Structured 3D Latents for Scalable and Versatile 3D Generation
*
Structured 3D Latents
for Scalable and Versatile 3D Generation
* Generated by TRELLIS, using its image to 3D assets cabilities.
TL;DR: A native 3D generative model built on a unified Structured Latent representation and Rectified Flow Transformers,
enabling versatile and high-quality 3D asset creation.
We introduce a novel 3D generation method for versatile and high-quality 3D asset creation.
The cornerstone is a unified Structured LATent (SLAT) representation which allows decoding to different output formats, such as Radiance Fields, 3D Gaussians, and meshes.
This is achieved by integrating a sparsely-populated 3D grid with dense multiview visual features extracted from a powerful vision foundation model,
comprehensively capturing both structural (geometry) and textural (appearance) information while maintaining flexibility during decoding.
We employ rectified flow transformers tailored for SLAT as our 3D generation models and train models with up to 2 billion parameters on a large 3D asset dataset of 500K diverse objects.
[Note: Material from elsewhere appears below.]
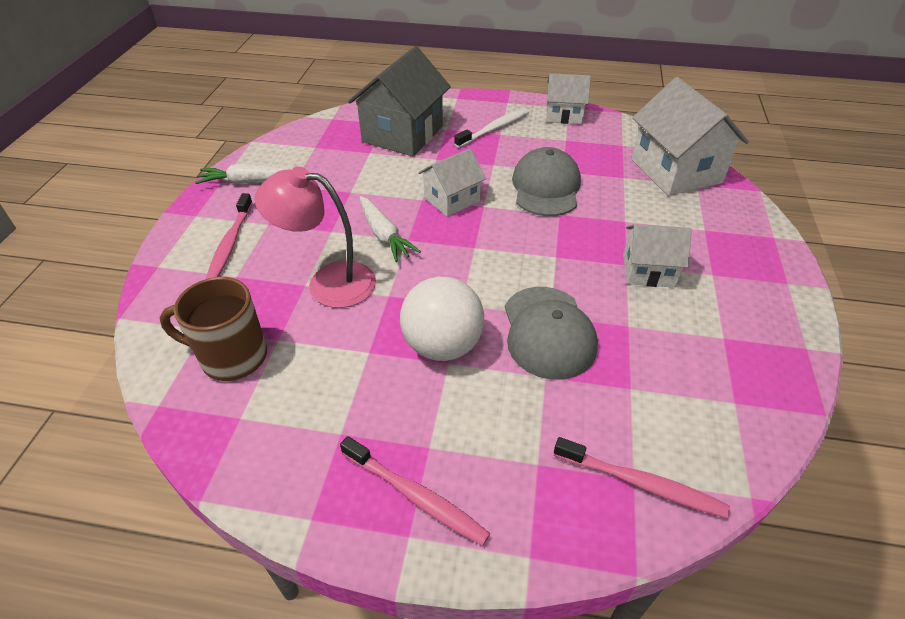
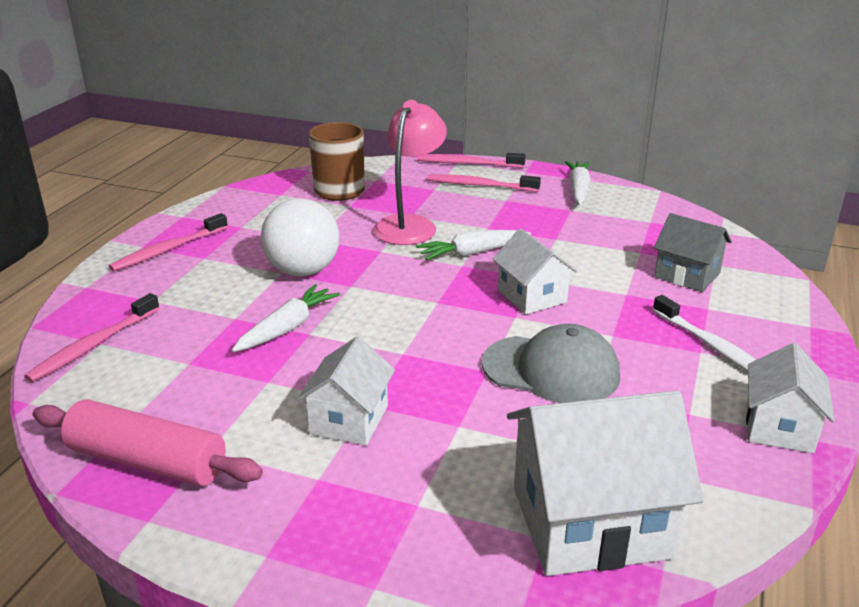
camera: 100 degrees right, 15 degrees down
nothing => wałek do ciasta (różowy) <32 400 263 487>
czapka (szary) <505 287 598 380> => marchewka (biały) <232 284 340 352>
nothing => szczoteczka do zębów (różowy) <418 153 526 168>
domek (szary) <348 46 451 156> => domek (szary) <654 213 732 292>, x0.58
Our model generates high-quality results with text or image conditions, significantly surpassing existing methods, including recent ones at similar scales.
We showcase flexible output format selection and local 3D editing capabilities which were not offered by previous models.
Code, model, and data will be released.
NOTE: The appearance and geometry shown in this page are rendered from 3D Gaussians and meshes, respectively.
GLB files are extracted by baking appearance from 3D Gaussians to meshes.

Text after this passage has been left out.